(Stored data entries)
================================

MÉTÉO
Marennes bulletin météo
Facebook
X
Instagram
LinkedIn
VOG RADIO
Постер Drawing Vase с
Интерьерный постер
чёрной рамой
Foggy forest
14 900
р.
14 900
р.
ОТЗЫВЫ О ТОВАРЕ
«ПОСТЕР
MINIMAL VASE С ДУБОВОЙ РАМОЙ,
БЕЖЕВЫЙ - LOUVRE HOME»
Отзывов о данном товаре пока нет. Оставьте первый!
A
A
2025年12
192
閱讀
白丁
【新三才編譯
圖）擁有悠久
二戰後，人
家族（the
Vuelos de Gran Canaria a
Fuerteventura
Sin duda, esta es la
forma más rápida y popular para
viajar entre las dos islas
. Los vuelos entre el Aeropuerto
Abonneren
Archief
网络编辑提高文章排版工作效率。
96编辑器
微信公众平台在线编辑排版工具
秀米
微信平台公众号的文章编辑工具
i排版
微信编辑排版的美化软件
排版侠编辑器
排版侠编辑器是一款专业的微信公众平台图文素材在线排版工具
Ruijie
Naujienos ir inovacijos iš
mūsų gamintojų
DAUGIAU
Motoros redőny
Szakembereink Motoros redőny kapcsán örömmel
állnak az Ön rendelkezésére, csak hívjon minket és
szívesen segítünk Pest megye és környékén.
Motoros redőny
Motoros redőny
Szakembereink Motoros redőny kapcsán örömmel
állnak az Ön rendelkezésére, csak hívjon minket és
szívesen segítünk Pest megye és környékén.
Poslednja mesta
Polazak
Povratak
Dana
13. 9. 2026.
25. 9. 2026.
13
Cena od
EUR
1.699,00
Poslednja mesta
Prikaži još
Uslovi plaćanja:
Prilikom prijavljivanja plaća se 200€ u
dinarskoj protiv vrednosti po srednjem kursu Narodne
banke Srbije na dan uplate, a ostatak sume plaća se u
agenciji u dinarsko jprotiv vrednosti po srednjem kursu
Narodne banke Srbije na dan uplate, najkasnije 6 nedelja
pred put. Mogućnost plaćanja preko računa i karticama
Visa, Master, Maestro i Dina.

================================

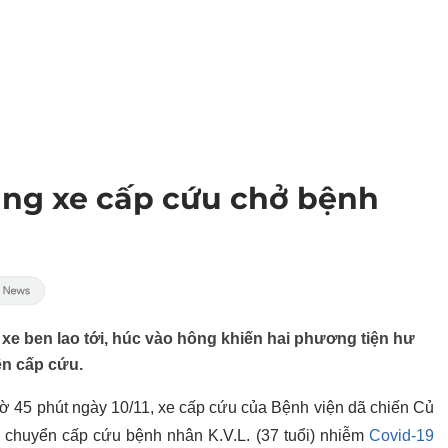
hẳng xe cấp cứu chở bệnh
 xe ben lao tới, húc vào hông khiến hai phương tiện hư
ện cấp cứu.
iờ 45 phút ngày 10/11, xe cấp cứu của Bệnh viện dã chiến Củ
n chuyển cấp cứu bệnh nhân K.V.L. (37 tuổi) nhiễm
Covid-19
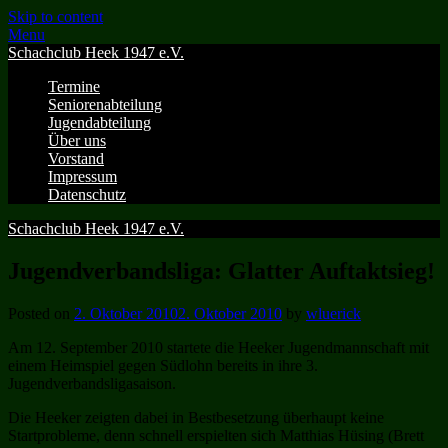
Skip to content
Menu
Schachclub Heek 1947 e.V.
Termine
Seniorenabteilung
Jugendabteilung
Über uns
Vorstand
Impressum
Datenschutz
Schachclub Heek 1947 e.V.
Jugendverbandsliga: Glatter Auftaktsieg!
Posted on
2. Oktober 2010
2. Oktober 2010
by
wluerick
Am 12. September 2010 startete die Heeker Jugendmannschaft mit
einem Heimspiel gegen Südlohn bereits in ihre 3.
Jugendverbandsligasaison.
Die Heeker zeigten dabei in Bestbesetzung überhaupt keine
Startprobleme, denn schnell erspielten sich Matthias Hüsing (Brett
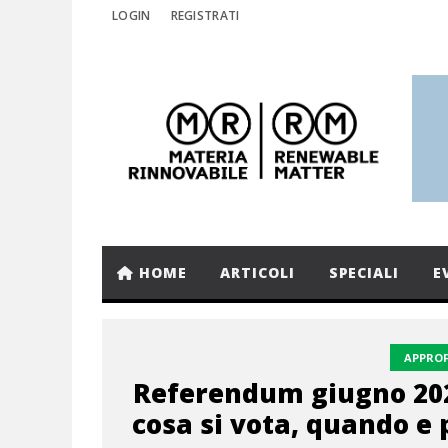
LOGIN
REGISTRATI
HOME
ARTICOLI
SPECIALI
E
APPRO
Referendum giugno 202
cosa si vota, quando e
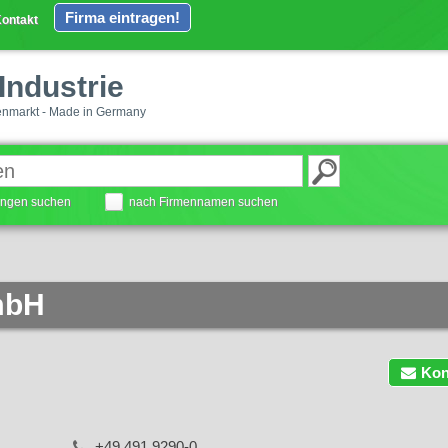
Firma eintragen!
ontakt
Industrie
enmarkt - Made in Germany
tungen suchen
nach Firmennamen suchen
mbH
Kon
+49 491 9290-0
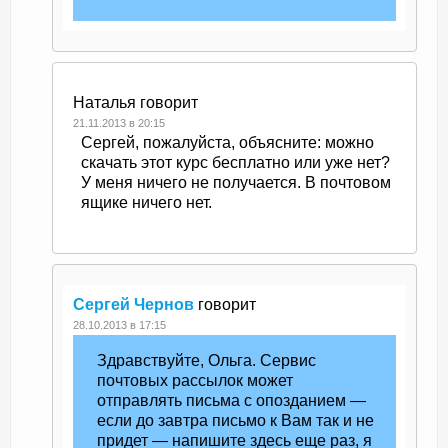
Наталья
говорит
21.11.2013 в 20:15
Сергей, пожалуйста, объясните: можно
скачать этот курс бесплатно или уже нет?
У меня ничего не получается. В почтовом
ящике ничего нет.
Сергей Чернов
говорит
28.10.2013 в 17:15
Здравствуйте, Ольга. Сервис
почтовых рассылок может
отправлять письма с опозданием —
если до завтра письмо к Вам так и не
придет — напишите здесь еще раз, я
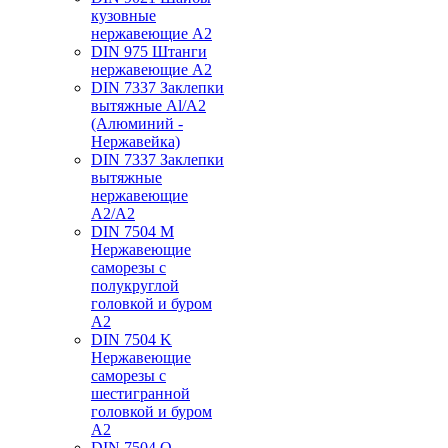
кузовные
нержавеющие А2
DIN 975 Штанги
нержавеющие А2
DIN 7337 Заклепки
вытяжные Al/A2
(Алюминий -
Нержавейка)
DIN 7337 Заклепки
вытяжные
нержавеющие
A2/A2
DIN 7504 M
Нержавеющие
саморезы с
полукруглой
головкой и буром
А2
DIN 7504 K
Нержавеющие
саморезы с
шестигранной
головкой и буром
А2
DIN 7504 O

================================

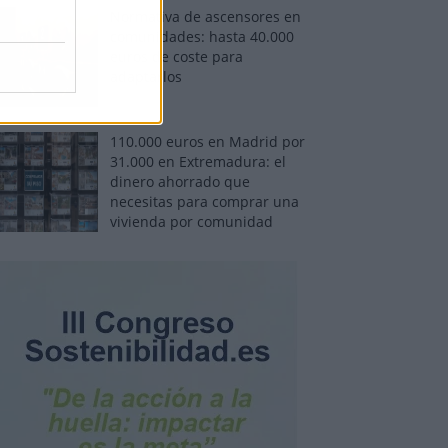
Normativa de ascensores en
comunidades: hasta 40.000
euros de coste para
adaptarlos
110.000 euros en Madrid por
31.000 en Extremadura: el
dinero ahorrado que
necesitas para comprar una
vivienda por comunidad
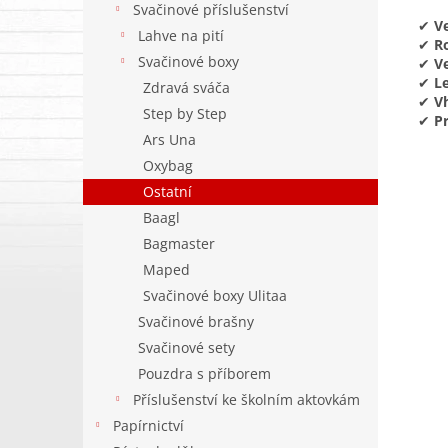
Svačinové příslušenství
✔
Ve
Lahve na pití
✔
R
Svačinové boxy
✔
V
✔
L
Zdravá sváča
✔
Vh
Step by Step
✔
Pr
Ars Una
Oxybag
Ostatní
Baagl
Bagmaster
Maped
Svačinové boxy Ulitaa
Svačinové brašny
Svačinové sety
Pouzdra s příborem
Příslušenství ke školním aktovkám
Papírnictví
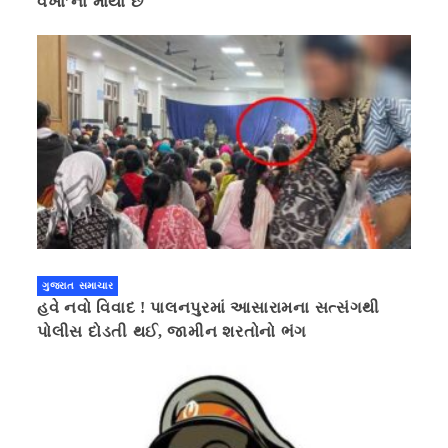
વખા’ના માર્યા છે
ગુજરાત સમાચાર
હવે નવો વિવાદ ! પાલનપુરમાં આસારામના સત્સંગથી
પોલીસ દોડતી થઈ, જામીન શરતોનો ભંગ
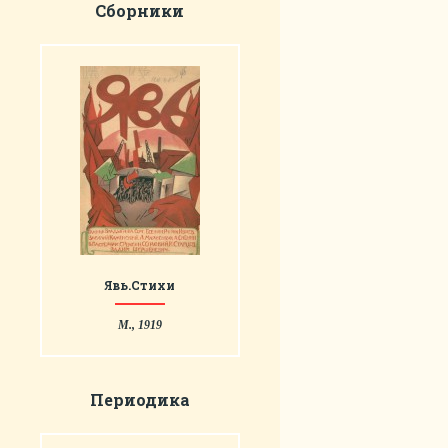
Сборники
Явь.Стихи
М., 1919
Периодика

================================

:: Problem details ::
Count every line in the preceding entries where the string "banke" appears, then state only the total.

:: Answer for this exercise ::
2